# Rozmyślania o pppoe

## timor

Witam.

Ostatnio kilku userów w mojej sieci zaczęło robić przekręty ze zmianami mac'ów - podszywanie się pod innych userów, robienie bydła i udawanie greka...

Sieć to typowy nat (z jedna maszyną jako router i dwoma na usługi) i nie chciałem jakoś szczególnie utrudniać życia userom ale chyba będę zmuszony. Sprzęt, który mam nie pozwala na powiązanie typu port-mac, więc muszę to rozwiązać softwarowo. Czy jest w_ogóle jakiś skuteczny sposób śledzenia cwaniaków zmieniających mac'i? Szukanie flip-flop'ów się średnio opłaca ;/

Jednym z rozwiązań, które mi się nasunęło to wykorzystanie pppoe do autoryzacji w sieci. Po zastosowaniu pppoe zmiany mac'ów nie będą miały znaczenia. Ciekaw jednak jestem o ile może się zmienić obciążenie sieci (mam ok 800 maszyn w niej ~ w tym ok 500 w godzinach szczytu)? Na pewno enkapsulacja trochę CPU będzie zabierać, szczególnie gdybym chciał aby tunele pppoe były szyfrowane.

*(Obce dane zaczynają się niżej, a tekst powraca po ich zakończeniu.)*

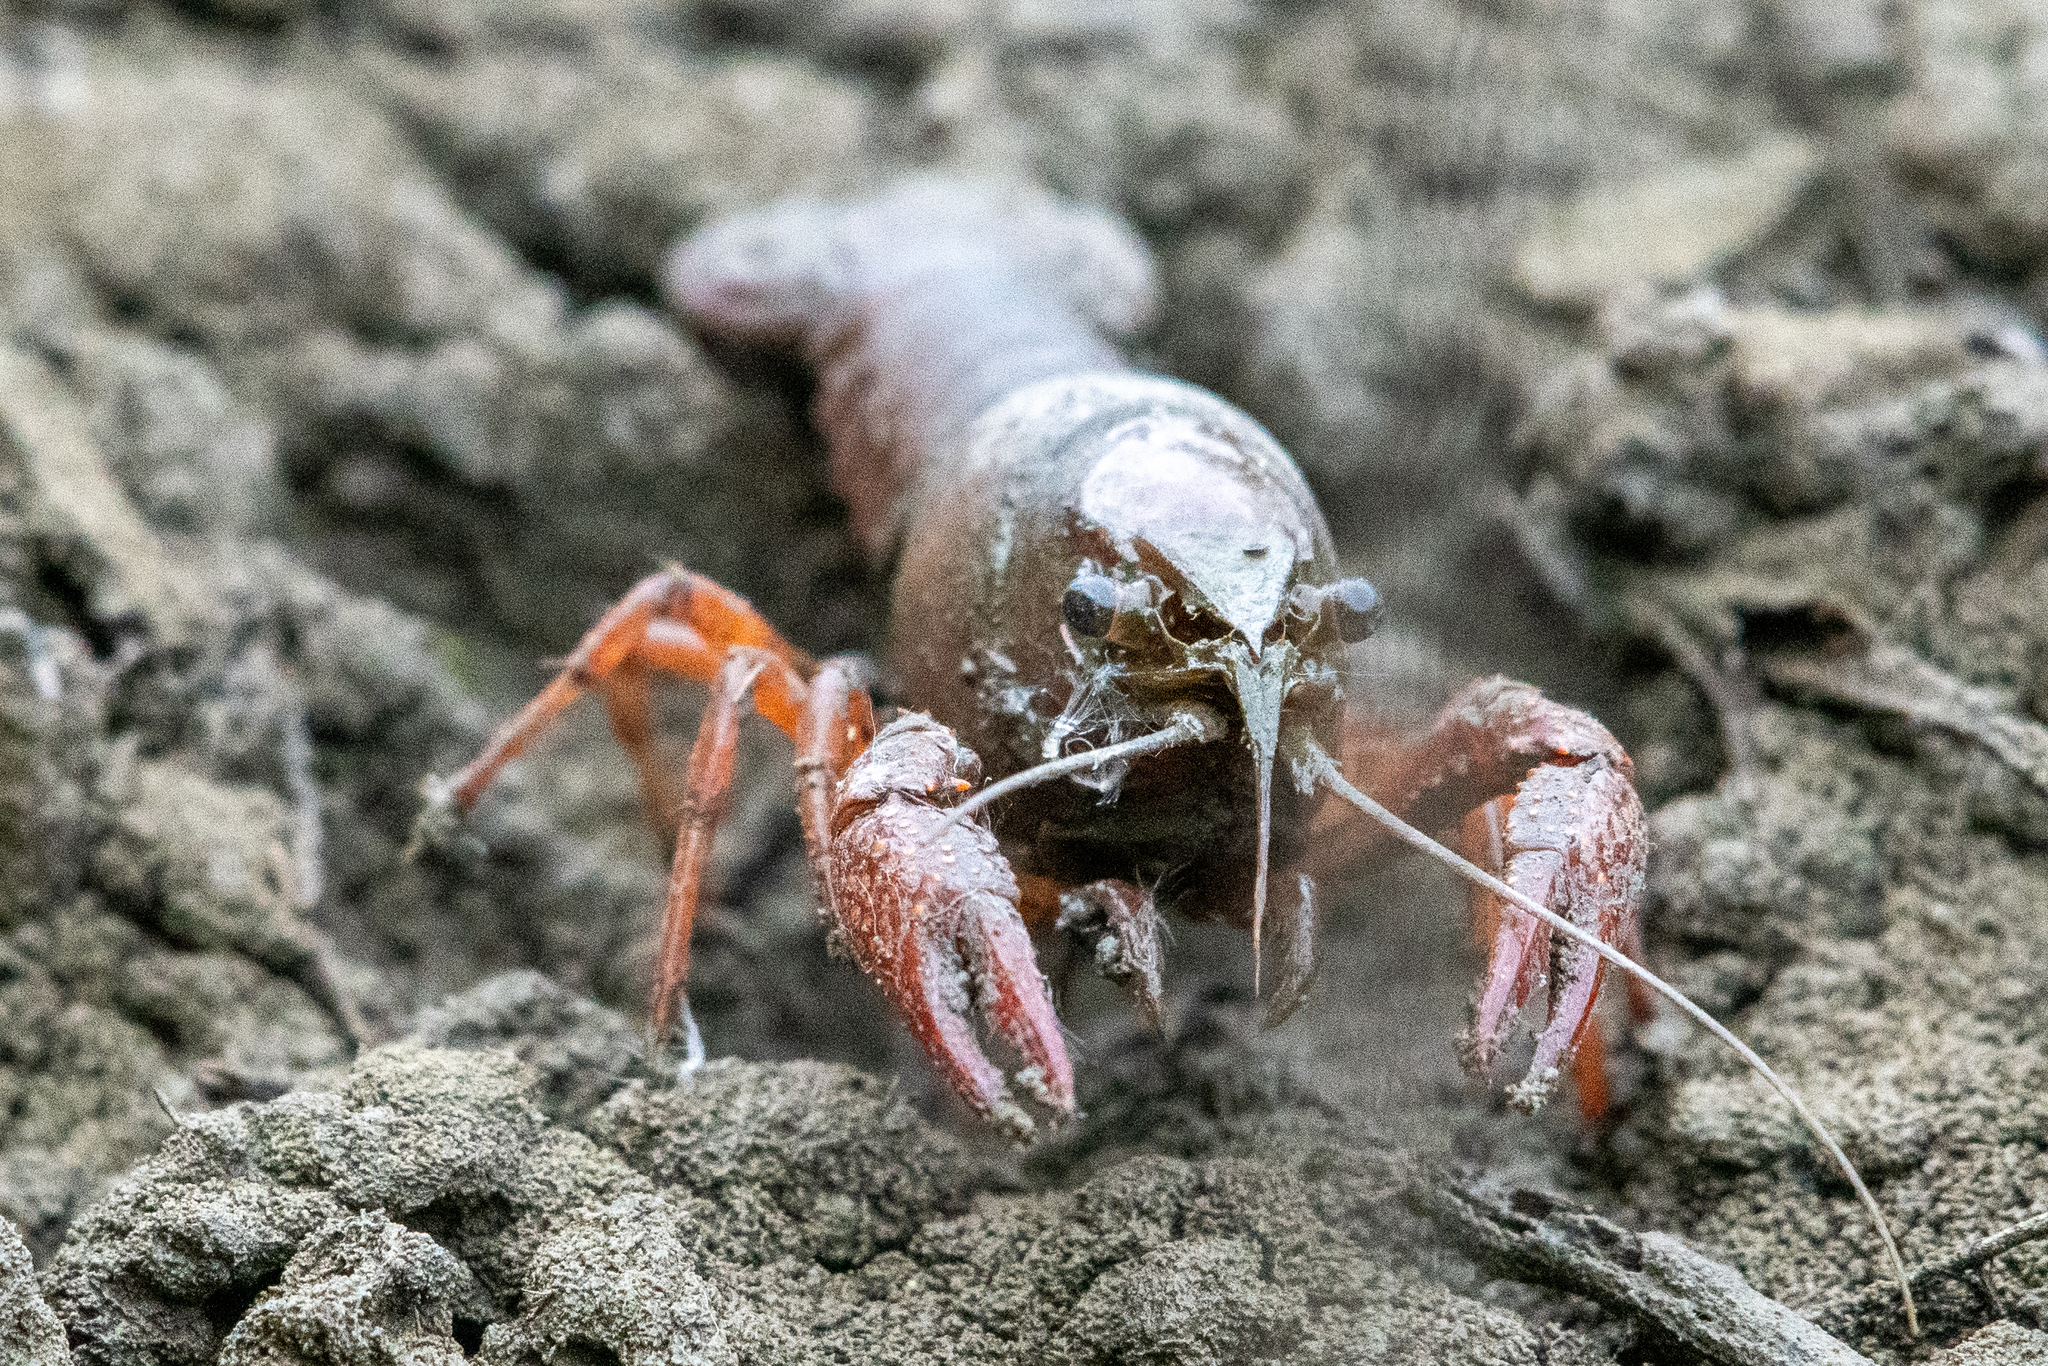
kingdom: Animalia
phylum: Arthropoda
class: Malacostraca
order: Decapoda
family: Cambaridae
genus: Procambarus
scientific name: Procambarus clarkii
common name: Red swamp crayfish
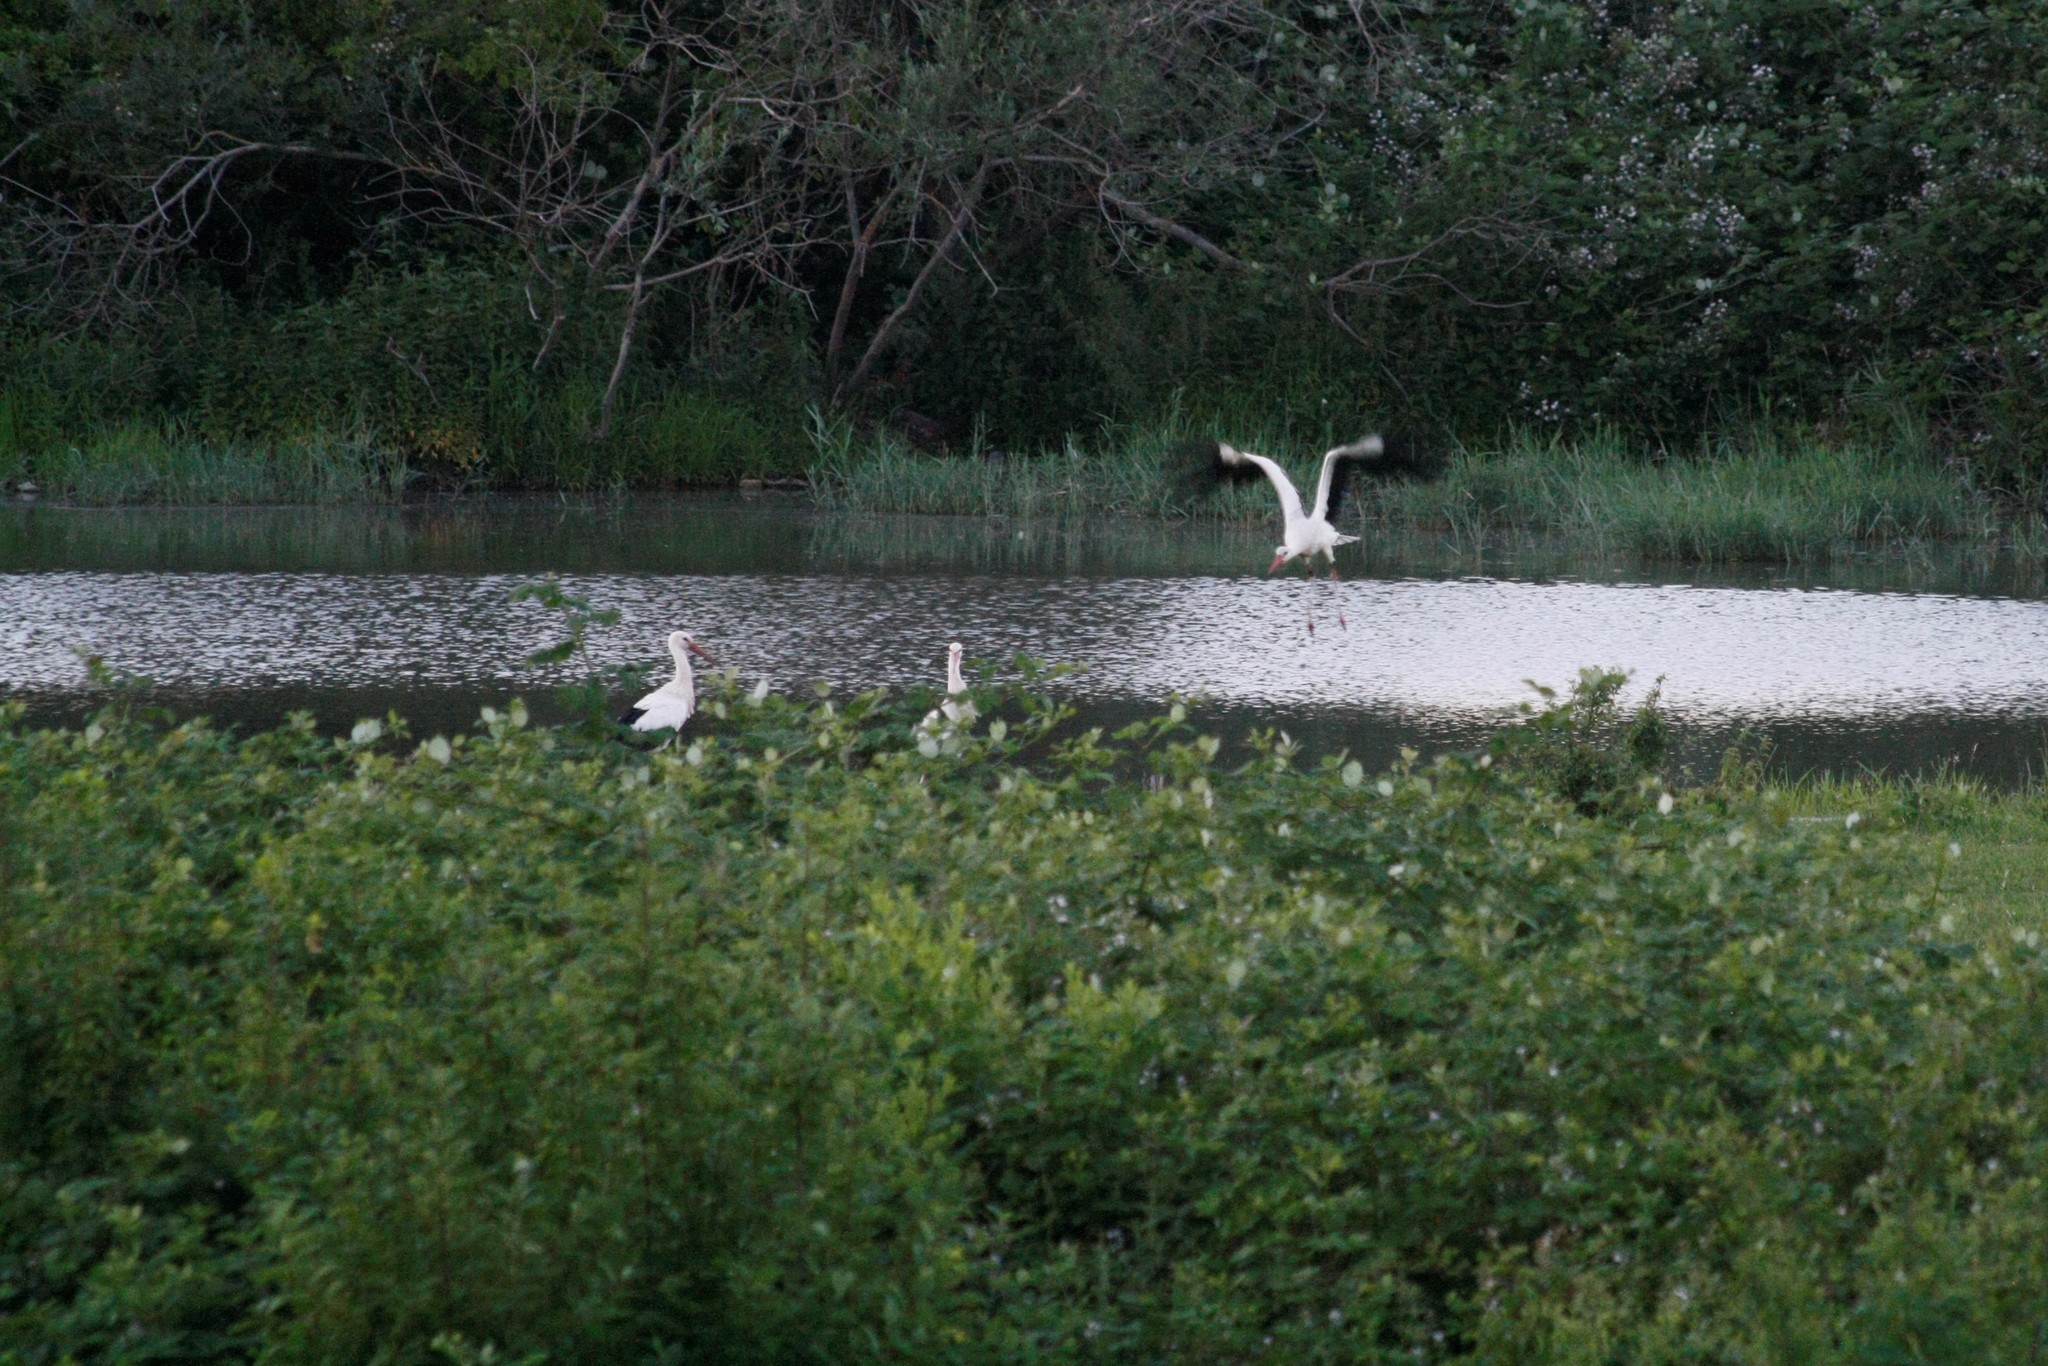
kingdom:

Ciekaw też jestem jak w przypadku pppoe można zapobiegać samodzielnej konfiguracji routerów przez userów i tworzenia podsieci?

Byłbym wdzięczny gdyby kilka osób mających doświadczenie z pppoe pomogło mi zdecydować czy to dobre rozwiązanie, ewentualnie nawróciło mnie na słuszną drogę  :Wink: 

--- Edytowane przez moderatora

Ort. s/wogóle/w ogóle/

Kurt Steiner

----------

## Kurt Steiner

ZTCW, na niektórych przełącznikach da się przypisać MACa do portu.  :Smile:  Zobacz może i u Ciebie da się to zrobić - koleś zmieni MACa, to straci sieć.  :Twisted Evil: 

----------

## timor

 *timor wrote:*   

> ... Sprzęt, który mam nie pozwala na powiązanie typu port-mac, więc muszę to rozwiązać softwarowo...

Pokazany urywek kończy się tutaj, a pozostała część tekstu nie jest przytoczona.